All Intellectual Property Rights produced from or arising as a result of the performance of this Agreement shall, so far as not already vested, become the absolute property of the Seller. The Buyer shall do all that is reasonably necessary to ensure that such rights vest in the Seller by the execution of appropriate instruments or the making of agreements with third parties.


The Seller shall not be liable for any delay or failure results from events or circumstances outside its reasonable control, including but not limited to acts of God, strikes, lockouts, accidents, war, fire, breakdown of plant or machinery, or shortage or unavailability of raw materials from a natural source of supply, and the Seller shall be entitled to a reasonable extension of its obligations. If the delay persists for such time as the Seller considers unreasonable, it may, without liability on its part, terminate the contract.


Nothing contained in these Terms and Conditions shall be construed as establishing or implying any partnership or joint venture between the parties.
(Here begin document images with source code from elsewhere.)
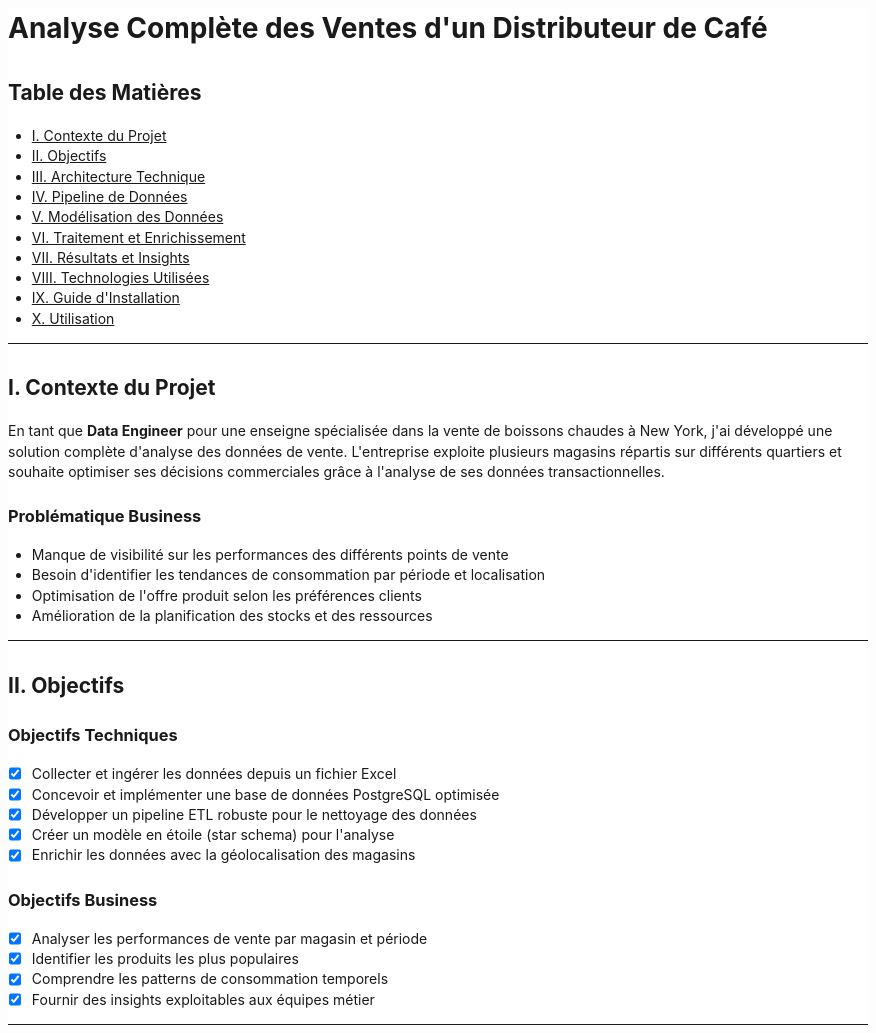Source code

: # Analyse Complète des Ventes d'un Distributeur de Café

## Table des Matières
- [I. Contexte du Projet](#i-contexte-du-projet)
- [II. Objectifs](#ii-objectifs)
- [III. Architecture Technique](#iii-architecture-technique)
- [IV. Pipeline de Données](#iv-pipeline-de-données)
- [V. Modélisation des Données](#v-modélisation-des-données)
- [VI. Traitement et Enrichissement](#vi-traitement-et-enrichissement)
- [VII. Résultats et Insights](#vii-résultats-et-insights)
- [VIII. Technologies Utilisées](#viii-technologies-utilisées)
- [IX. Guide d'Installation](#ix-guide-dinstallation)
- [X. Utilisation](#x-utilisation)

---

## I. Contexte du Projet

En tant que **Data Engineer** pour une enseigne spécialisée dans la vente de boissons chaudes à New York, j'ai développé une solution complète d'analyse des données de vente. L'entreprise exploite plusieurs magasins répartis sur différents quartiers et souhaite optimiser ses décisions commerciales grâce à l'analyse de ses données transactionnelles.

### Problématique Business
- Manque de visibilité sur les performances des différents points de vente
- Besoin d'identifier les tendances de consommation par période et localisation
- Optimisation de l'offre produit selon les préférences clients
- Amélioration de la planification des stocks et des ressources

---

## II. Objectifs

### Objectifs Techniques
- [x] Collecter et ingérer les données depuis un fichier Excel
- [x] Concevoir et implémenter une base de données PostgreSQL optimisée
- [x] Développer un pipeline ETL robuste pour le nettoyage des données
- [x] Créer un modèle en étoile (star schema) pour l'analyse
- [x] Enrichir les données avec la géolocalisation des magasins

### Objectifs Business
- [x] Analyser les performances de vente par magasin et période
- [x] Identifier les produits les plus populaires
- [x] Comprendre les patterns de consommation temporels
- [x] Fournir des insights exploitables aux équipes métier

---

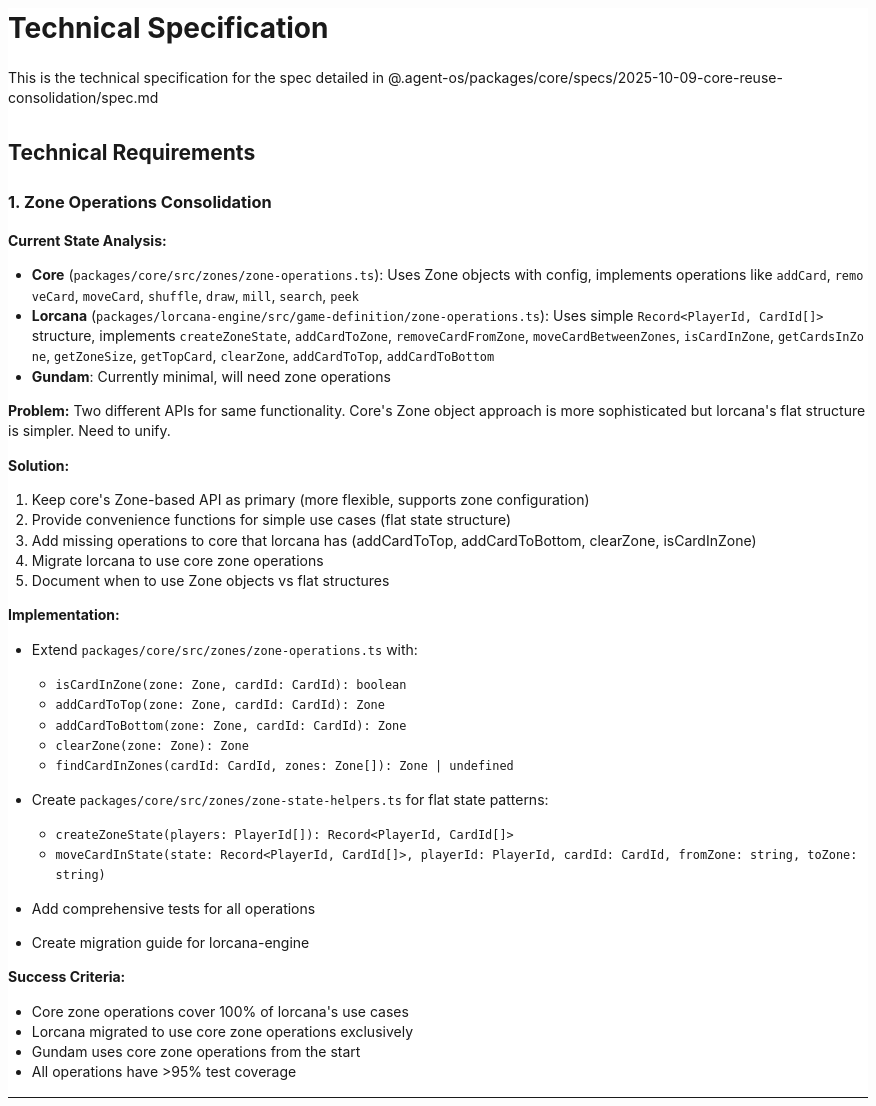 # Technical Specification

This is the technical specification for the spec detailed in @.agent-os/packages/core/specs/2025-10-09-core-reuse-consolidation/spec.md

## Technical Requirements

### 1. Zone Operations Consolidation

**Current State Analysis:**
- **Core** (`packages/core/src/zones/zone-operations.ts`): Uses Zone objects with config, implements operations like `addCard`, `removeCard`, `moveCard`, `shuffle`, `draw`, `mill`, `search`, `peek`
- **Lorcana** (`packages/lorcana-engine/src/game-definition/zone-operations.ts`): Uses simple `Record<PlayerId, CardId[]>` structure, implements `createZoneState`, `addCardToZone`, `removeCardFromZone`, `moveCardBetweenZones`, `isCardInZone`, `getCardsInZone`, `getZoneSize`, `getTopCard`, `clearZone`, `addCardToTop`, `addCardToBottom`
- **Gundam**: Currently minimal, will need zone operations

**Problem:** Two different APIs for same functionality. Core's Zone object approach is more sophisticated but lorcana's flat structure is simpler. Need to unify.

**Solution:**
1. Keep core's Zone-based API as primary (more flexible, supports zone configuration)
2. Provide convenience functions for simple use cases (flat state structure)
3. Add missing operations to core that lorcana has (addCardToTop, addCardToBottom, clearZone, isCardInZone)
4. Migrate lorcana to use core zone operations
5. Document when to use Zone objects vs flat structures

**Implementation:**
- Extend `packages/core/src/zones/zone-operations.ts` with:
  - `isCardInZone(zone: Zone, cardId: CardId): boolean`
  - `addCardToTop(zone: Zone, cardId: CardId): Zone`
  - `addCardToBottom(zone: Zone, cardId: CardId): Zone`
  - `clearZone(zone: Zone): Zone`
  - `findCardInZones(cardId: CardId, zones: Zone[]): Zone | undefined`
  
- Create `packages/core/src/zones/zone-state-helpers.ts` for flat state patterns:
  - `createZoneState(players: PlayerId[]): Record<PlayerId, CardId[]>`
  - `moveCardInState(state: Record<PlayerId, CardId[]>, playerId: PlayerId, cardId: CardId, fromZone: string, toZone: string)`
  
- Add comprehensive tests for all operations
- Create migration guide for lorcana-engine

**Success Criteria:**
- Core zone operations cover 100% of lorcana's use cases
- Lorcana migrated to use core zone operations exclusively
- Gundam uses core zone operations from the start
- All operations have >95% test coverage

---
Nothing in these Terms and Conditions shall be deemed to construe either of the parties as the agent of the other.


The contract between the Buyer and Seller for the sale of Goods shall not be assigned or transferred, nor shall the performance of any obligation be subcontracted, in either case by the Buyer, without the prior written consent of the Seller.


The failure by either party to enforce at any time or for any period any one or more of the Terms and Conditions herein shall not be a waiver of them or the right at any time subsequently to enforce all Terms and Conditions of this Agreement.


If any term or provision of these Terms and Conditions is held invalid, illegal, or unenforceable for any reason by any court of competent jurisdiction, such provision shall be severed, and the remainder of the provisions hereof shall continue in full force and effect as if these Terms and Conditions had been agreed with the invalid, illegal or unenforceable provision eliminated.


This Agreement shall be governed by and construed in accordance with the laws of Spain, and the parties hereby submit to the exclusive jurisdiction of the Spanish courts.